Apache Metron and the Hadoop ecosystem offer many options for analyzing stored cybersecurity events. For example:
- Metron Alerts UI
- Apache Zeppelin Notebooks using Apache Spark
- Banana and Kibana Dashboards
- Third party business intelligence tools
The Metron Alerts UI reads events from the index which provides a very flexible search API that quickly filters the haystack to a subset of events. See the Getting started lab for instructions on opening the Metron Alerts UI. Once the UI is open, enter a simple or complex query in the UI and the filtered events will display in the UI. Click on the headers to sort ascending or descending by an event field. Complete the earlier labs to see the Alerts UI in action.
Apache Zeppelin is an open source web based notebook for recording and sharing analytics and visualizations of event data stored in both HDFS and the index. Zeppelin offers a number of interpeters including shell commands, Apache Spark and SQL queries. Different interpreters can be combined in the same notebook as can python, scala and R code.
Apache Spark is a distributed analytics engine capable of analyzing the entire haystack and building machine learning models. Spark supports scala, python, java, and R programming languages.
Spark code included in a notebook records commands for common cyber security analytics tasks such as dashboard visualizations, investigation run books, and threat hunting queries and visualizations.
- Open Ambari in the browser:
http://mobius.local:8080/ - Select Zeppelin Notebook on the left hand side of the browser window.
- Pull down the Quick Links menu to the right of the Summary and Configs tab and select Zeppelin UI.
- The Zeppelin page appears. Click the Login button on the upper right side of the page.
- Enter the Zeppelin credentials (admin/admin). Click Login.
- The Welcome to Zeppelin page opens. Click on the Auth Investigation notebook link.
- The Auth Investigation notebook is an example of a run book to assist a SOC analyst when investigating an authentication alert. A notebook consists of a set of paragraphs. Each paragraph starts with a % followed by an interpreter name. For example the first paragraph uses the shell interpreter. The second paragraph uses the spark2 interpreter. The third paragraph uses the spark2.sql interpreter. Following the interpreter is some commands or code in the language required by the interpreter.
- For better readability, the notebook author can show or hide the commands and command output independently. The first paragraph lists the auth events files stored in HDFS. The output is hidden.
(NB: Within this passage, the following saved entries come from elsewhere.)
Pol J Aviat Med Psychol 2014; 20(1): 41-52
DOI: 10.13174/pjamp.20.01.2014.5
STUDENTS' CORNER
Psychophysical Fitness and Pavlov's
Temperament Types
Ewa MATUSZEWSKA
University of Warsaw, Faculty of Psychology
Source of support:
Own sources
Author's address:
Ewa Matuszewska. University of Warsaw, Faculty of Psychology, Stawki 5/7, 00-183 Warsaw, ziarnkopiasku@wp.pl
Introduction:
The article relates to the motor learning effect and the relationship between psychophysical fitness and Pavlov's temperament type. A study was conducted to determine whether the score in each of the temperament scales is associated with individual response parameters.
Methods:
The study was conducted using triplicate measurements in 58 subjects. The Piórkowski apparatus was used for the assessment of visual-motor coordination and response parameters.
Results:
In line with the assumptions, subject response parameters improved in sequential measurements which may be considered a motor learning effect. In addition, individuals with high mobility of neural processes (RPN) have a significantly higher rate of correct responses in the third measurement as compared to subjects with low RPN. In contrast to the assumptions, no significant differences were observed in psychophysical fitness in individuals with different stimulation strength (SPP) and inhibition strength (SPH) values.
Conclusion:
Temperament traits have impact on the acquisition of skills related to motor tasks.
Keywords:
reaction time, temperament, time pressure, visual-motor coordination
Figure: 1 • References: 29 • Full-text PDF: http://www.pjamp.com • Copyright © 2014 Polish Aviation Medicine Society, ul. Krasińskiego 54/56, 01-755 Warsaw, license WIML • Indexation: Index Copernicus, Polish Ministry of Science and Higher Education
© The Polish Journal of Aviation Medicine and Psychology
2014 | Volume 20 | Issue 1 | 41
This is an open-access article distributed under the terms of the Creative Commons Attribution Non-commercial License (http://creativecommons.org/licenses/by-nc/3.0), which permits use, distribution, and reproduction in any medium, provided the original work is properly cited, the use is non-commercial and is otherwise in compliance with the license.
Click on the Show output icon to the right of the "Find auth events in HDFS paragraph".
- Metron groups events together and writes the fully enriched and triaged events to HDFS files in the directory /apps/metron/indexing/indexed/. The hdfs dfs -ls shell command lists the auth events stored in HDFS.
- A quick way to explore the events is to load them into a Spark dataframe, create a temporary table, and use SQL to access the events in the table. The spark.read.json function reads all the json auth event files in the /apps/metron/indexing/indexed/auth HDFS directory and loads them into a DataFrame. The createOrReplaceTempView function creates a temporary Spark SQL table called auth_events. Once the table is created, we can query the auth events using SQL.
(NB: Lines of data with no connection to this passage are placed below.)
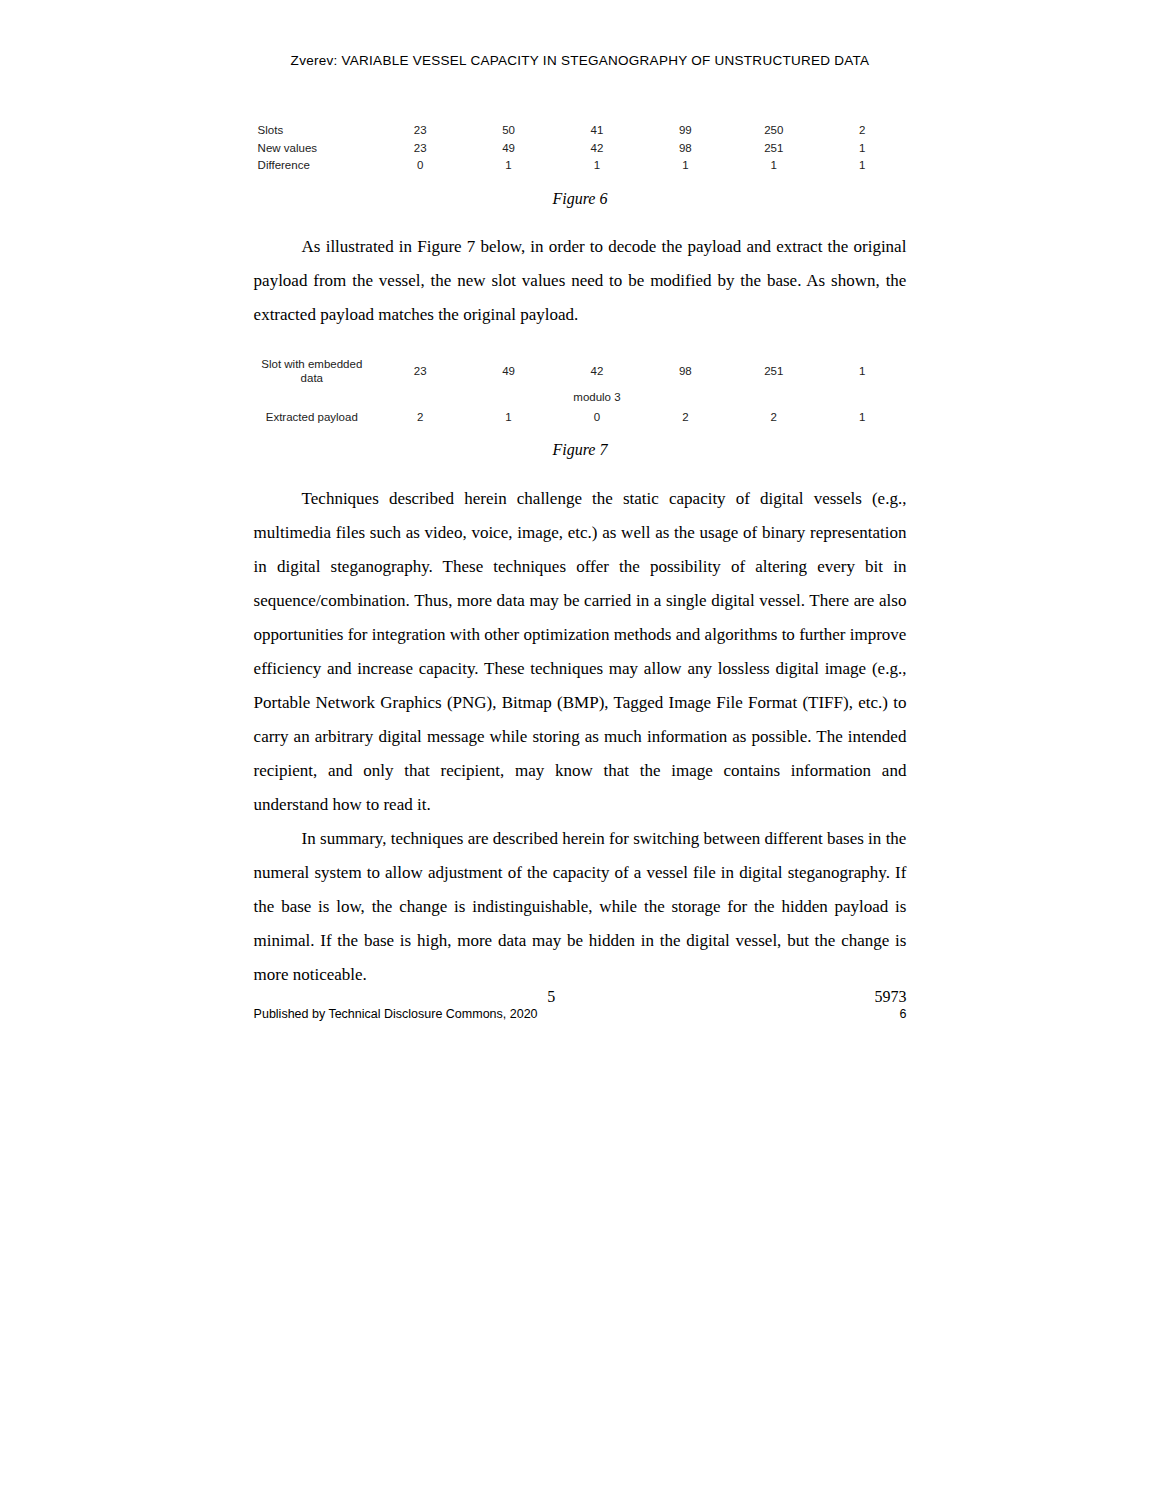Zverev: VARIABLE VESSEL CAPACITY IN STEGANOGRAPHY OF UNSTRUCTURED DATA
| Slots | 23 | 50 | 41 | 99 | 250 | 2 |
| New values | 23 | 49 | 42 | 98 | 251 | 1 |
| Difference | 0 | 1 | 1 | 1 | 1 | 1 |
Figure 6
As illustrated in Figure 7 below, in order to decode the payload and extract the original payload from the vessel, the new slot values need to be modified by the base. As shown, the extracted payload matches the original payload.
| Slot with embedded data | 23 | 49 | 42 | 98 | 251 | 1 |
| | | | modulo 3 | | | |
| Extracted payload | 2 | 1 | 0 | 2 | 2 | 1 |
Figure 7
Techniques described herein challenge the static capacity of digital vessels (e.g., multimedia files such as video, voice, image, etc.) as well as the usage of binary representation in digital steganography. These techniques offer the possibility of altering every bit in sequence/combination. Thus, more data may be carried in a single digital vessel. There are also opportunities for integration with other optimization methods and algorithms to further improve efficiency and increase capacity. These techniques may allow any lossless digital image (e.g., Portable Network Graphics (PNG), Bitmap (BMP), Tagged Image File Format (TIFF), etc.) to carry an arbitrary digital message while storing as much information as possible. The intended recipient, and only that recipient, may know that the image contains information and understand how to read it.
In summary, techniques are described herein for switching between different bases in the numeral system to allow adjustment of the capacity of a vessel file in digital steganography. If the base is low, the change is indistinguishable, while the storage for the hidden payload is minimal. If the base is high, more data may be hidden in the digital vessel, but the change is more noticeable.
5 5973
Published by Technical Disclosure Commons, 2020 6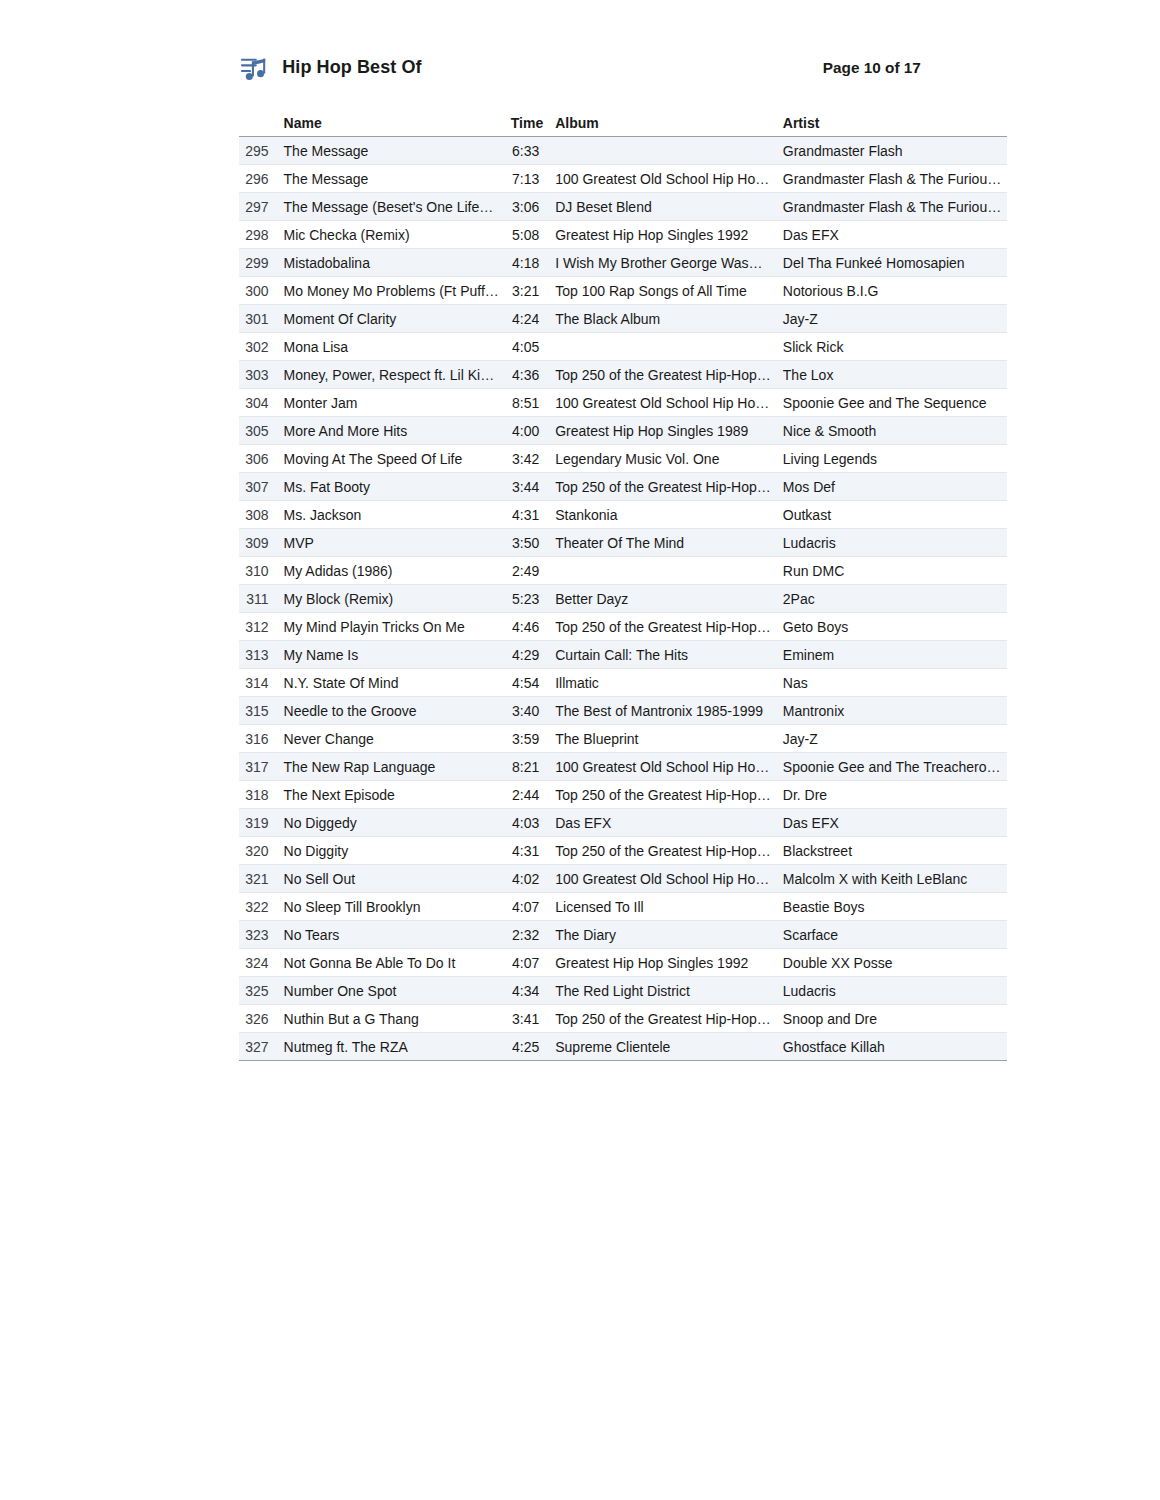Hip Hop Best Of
Page 10 of 17
| | Name | Time | Album | Artist |
| --- | --- | --- | --- | --- |
| 295 | The Message | 6:33 | | Grandmaster Flash |
| 296 | The Message | 7:13 | 100 Greatest Old School Hip Ho… | Grandmaster Flash & The Furiou… |
| 297 | The Message (Beset's One Life… | 3:06 | DJ Beset Blend | Grandmaster Flash & The Furiou… |
| 298 | Mic Checka (Remix) | 5:08 | Greatest Hip Hop Singles 1992 | Das EFX |
| 299 | Mistadobalina | 4:18 | I Wish My Brother George Was… | Del Tha Funkeé Homosapien |
| 300 | Mo Money Mo Problems (Ft Puff… | 3:21 | Top 100 Rap Songs of All Time | Notorious B.I.G |
| 301 | Moment Of Clarity | 4:24 | The Black Album | Jay-Z |
| 302 | Mona Lisa | 4:05 | | Slick Rick |
| 303 | Money, Power, Respect ft. Lil Ki… | 4:36 | Top 250 of the Greatest Hip-Hop… | The Lox |
| 304 | Monter Jam | 8:51 | 100 Greatest Old School Hip Ho… | Spoonie Gee and The Sequence |
| 305 | More And More Hits | 4:00 | Greatest Hip Hop Singles 1989 | Nice & Smooth |
| 306 | Moving At The Speed Of Life | 3:42 | Legendary Music Vol. One | Living Legends |
| 307 | Ms. Fat Booty | 3:44 | Top 250 of the Greatest Hip-Hop… | Mos Def |
| 308 | Ms. Jackson | 4:31 | Stankonia | Outkast |
| 309 | MVP | 3:50 | Theater Of The Mind | Ludacris |
| 310 | My Adidas (1986) | 2:49 | | Run DMC |
| 311 | My Block (Remix) | 5:23 | Better Dayz | 2Pac |
| 312 | My Mind Playin Tricks On Me | 4:46 | Top 250 of the Greatest Hip-Hop… | Geto Boys |
| 313 | My Name Is | 4:29 | Curtain Call: The Hits | Eminem |
| 314 | N.Y. State Of Mind | 4:54 | Illmatic | Nas |
| 315 | Needle to the Groove | 3:40 | The Best of Mantronix 1985-1999 | Mantronix |
| 316 | Never Change | 3:59 | The Blueprint | Jay-Z |
| 317 | The New Rap Language | 8:21 | 100 Greatest Old School Hip Ho… | Spoonie Gee and The Treachero… |
| 318 | The Next Episode | 2:44 | Top 250 of the Greatest Hip-Hop… | Dr. Dre |
| 319 | No Diggedy | 4:03 | Das EFX | Das EFX |
| 320 | No Diggity | 4:31 | Top 250 of the Greatest Hip-Hop… | Blackstreet |
| 321 | No Sell Out | 4:02 | 100 Greatest Old School Hip Ho… | Malcolm X with Keith LeBlanc |
| 322 | No Sleep Till Brooklyn | 4:07 | Licensed To Ill | Beastie Boys |
| 323 | No Tears | 2:32 | The Diary | Scarface |
| 324 | Not Gonna Be Able To Do It | 4:07 | Greatest Hip Hop Singles 1992 | Double XX Posse |
| 325 | Number One Spot | 4:34 | The Red Light District | Ludacris |
| 326 | Nuthin But a G Thang | 3:41 | Top 250 of the Greatest Hip-Hop… | Snoop and Dre |
| 327 | Nutmeg ft. The RZA | 4:25 | Supreme Clientele | Ghostface Killah |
Click the Run button to the right of the "Register auth events as table so we can query" paragraph to reload the temporary table.
In the spark2.sql "Which users log into many distinct hosts?" paragraph, Zeppelin sends the query over the auth_events temporary table to Spark and displays the results in a table.
- Zeppelin supports other query result visualizations including bar charts, pie charts, line charts, area charts, line charts and scatter charts. Scroll down to the two line charts "Distinct host logons by time" and "Number of Logons by Time".
- Click on the Show editor button on the upper right of the "Distinct host logons by time" paragraph to show the SQL that produced the points in the line graph below. The value of the user in the where clause is parameterized. Zeppelin replaces ${user} in the query with the value entered in the user field text entry (U66). Parameterized queries are helpful in run books or for threat hunting when you want to use the same visualization for different entities.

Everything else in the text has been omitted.